Onto Haslemere town centre and the outstanding White Horse for lunch. This was the fourth time we've eaten here, and it's a lovely addition to any break at nearby Lythe Hill. Really good food - I had asparagus and pea gnocchi, perfect for lunch on a day when you've already booked dinner! The staff at the pub are lovely, too. Unfortunately, its clientele is also infested by the Smug Surreyness of the area.
Particularly hilarious was the loud over-sharing conspicuous consumers at the next table. Once they had finished shouting about their expensive holidays of conspicuous consumption and intellectual vacuity, they moved on to discuss a visit to some friends to who had recently moved to 'it has a Manchester postcode but it's really Cheshire' and how marvellous that place is. They could only be talking of Sale, my home town.
I'm not going to go all pedantic about the Local Government Act of 1974, merely observe that Cheshire's reputation (notwithstanding industrial towns and its fair share of rural poverty) is green fields, cattle grazing, market gardening, picturesque villages, National Trust estates, and spacious villas with paddocks and orchards.
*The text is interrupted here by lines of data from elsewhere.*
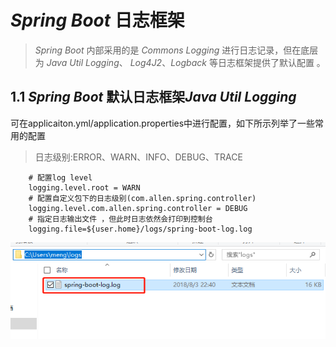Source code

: # *Spring Boot* 日志框架
> *Spring Boot* 内部采用的是 *Commons Logging* 进行日志记录，但在底层为 *Java Util Logging*、
> *Log4J2*、*Logback* 等日志框架提供了默认配置 。

## 1.1 *Spring Boot* 默认日志框架*Java Util Logging*
可在applicaiton.yml/application.properties中进行配置，如下所示列举了一些常用的配置
> 日志级别:ERROR、WARN、INFO、DEBUG、TRACE

        # 配置log level
        logging.level.root = WARN
        # 配置自定义包下的日志级别(com.allen.spring.controller) 
        logging.level.com.allen.spring.controller = DEBUG
        # 指定日志输出文件 ，但此时日志依然会打印到控制台 
        logging.file=${user.home}/logs/spring-boot-log.log
        
![logfile](src/test/resources/logfile.jpg)
        

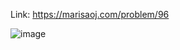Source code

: Link: https://marisaoj.com/problem/96

![image](https://github.com/user-attachments/assets/6fd6e705-62c5-426a-8742-747623a6610c)
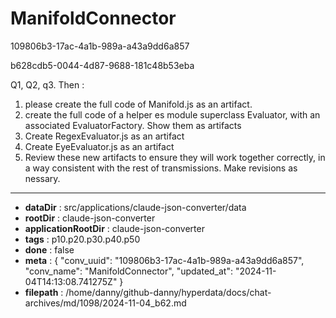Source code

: # ManifoldConnector

109806b3-17ac-4a1b-989a-a43a9dd6a857

b628cdb5-0044-4d87-9688-181c48b53eba

Q1, Q2, q3. Then :
1. please create the full code of Manifold.js as an artifact. 
2. create the full code of a helper es module superclass Evaluator, with an associated EvaluatorFactory. Show them as artifacts
3. Create RegexEvaluator.js as an artifact
4. Create EyeEvaluator.js as an artifact
5. Review these new artifacts to ensure they will work together correctly, in a way consistent with the rest of transmissions. Make revisions as nessary.

---

* **dataDir** : src/applications/claude-json-converter/data
* **rootDir** : claude-json-converter
* **applicationRootDir** : claude-json-converter
* **tags** : p10.p20.p30.p40.p50
* **done** : false
* **meta** : {
  "conv_uuid": "109806b3-17ac-4a1b-989a-a43a9dd6a857",
  "conv_name": "ManifoldConnector",
  "updated_at": "2024-11-04T14:13:08.741275Z"
}
* **filepath** : /home/danny/github-danny/hyperdata/docs/chat-archives/md/1098/2024-11-04_b62.md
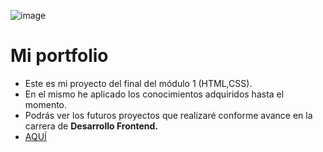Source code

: ![image](https://user-images.githubusercontent.com/102560488/168176443-37282f32-0e6c-477c-810b-027fe8485804.png)
# Mi portfolio

- Este es mi proyecto del final del módulo 1 (HTML,CSS).
- En el mismo he aplicado los conocimientos adquiridos hasta el momento.
- Podrás ver los futuros proyectos que realizaré conforme avance en la carrera de **Desarrollo Frontend.**
- [AQUÍ](github.com)
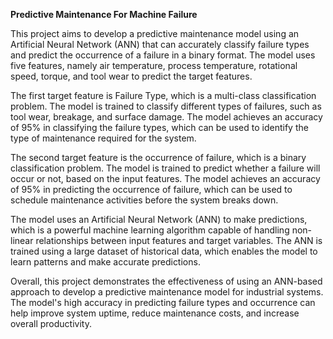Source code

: **Predictive Maintenance For Machine Failure**

This project aims to develop a predictive maintenance model using an Artificial Neural Network (ANN) that can accurately classify failure types and predict the occurrence of a failure in a binary format. The model uses five features, namely air temperature, process temperature, rotational speed, torque, and tool wear to predict the target features.

The first target feature is Failure Type, which is a multi-class classification problem. The model is trained to classify different types of failures, such as tool wear, breakage, and surface damage. The model achieves an accuracy of 95% in classifying the failure types, which can be used to identify the type of maintenance required for the system.

The second target feature is the occurrence of failure, which is a binary classification problem. The model is trained to predict whether a failure will occur or not, based on the input features. The model achieves an accuracy of 95% in predicting the occurrence of failure, which can be used to schedule maintenance activities before the system breaks down.

The model uses an Artificial Neural Network (ANN) to make predictions, which is a powerful machine learning algorithm capable of handling non-linear relationships between input features and target variables. The ANN is trained using a large dataset of historical data, which enables the model to learn patterns and make accurate predictions.

Overall, this project demonstrates the effectiveness of using an ANN-based approach to develop a predictive maintenance model for industrial systems. The model's high accuracy in predicting failure types and occurrence can help improve system uptime, reduce maintenance costs, and increase overall productivity.
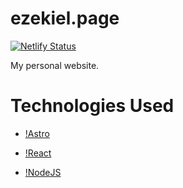 # ezekiel.page

[![Netlify Status](https://api.netlify.com/api/v1/badges/0a51d0e9-f611-4dd8-887f-fc1889e68540/deploy-status)](https://app.netlify.com/sites/ezekielhalley/deploys)

My personal website.

# Technologies Used

- [!Astro](https://astro.build/)

- [!React](https://reactjs.org/)

- [!NodeJS](https://nodejs.org/en/)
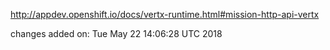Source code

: http://appdev.openshift.io/docs/vertx-runtime.html#mission-http-api-vertx

 
 changes added on: Tue May 22 14:06:28 UTC 2018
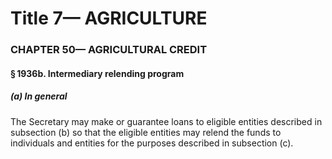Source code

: 
# Title 7— AGRICULTURE
### CHAPTER 50— AGRICULTURAL CREDIT
#### § 1936b. Intermediary relending program
##### (a) In general

The Secretary may make or guarantee loans to eligible entities described in subsection (b) so that the eligible entities may relend the funds to individuals and entities for the purposes described in subsection (c).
Sale, on the other hand, is an unremarkable commuter suburb, congested with traffic, dense housing, including 'rough' council estates, and a pre-dominance of two/three bedroomed semis and terraced houses, with a few patches of larger urban villas.
She also boasted about how good the schools are. Surely if her friends were any good as parents, their kids wouldn't need good schools - an intelligent child with engaged parents can do well academically from a mediocre school. Good schools are great for the dim or for those who parents don't really care. Ultimately, I couldn't quite work out what she was boasting about or why, it was just boasting for its own sake. No mention of how the friends are settling into their new home, no mention of them actually doing anything. Just boasting about material status. No amusing anecdotes, no yearning to relocate or delight to remain. Just shouty boasting.
Surrey has some beautiful scenery, and the staff I have met at places like Lythe Hill and the White Horse, as well as elsewhere, are as nice as you'll find anywhere. But it's difficult to love Surrey when so many of its residents seem to be loud shallow bragging no-marks. I have friends that live in Surrey, and they're not like that, and I'm sure that plenty more Surrey residents - the ones you don't notice - aren't, either, but I've never been anywhere with such a dominant pattern of behaviour. It's the last place I'd like to live.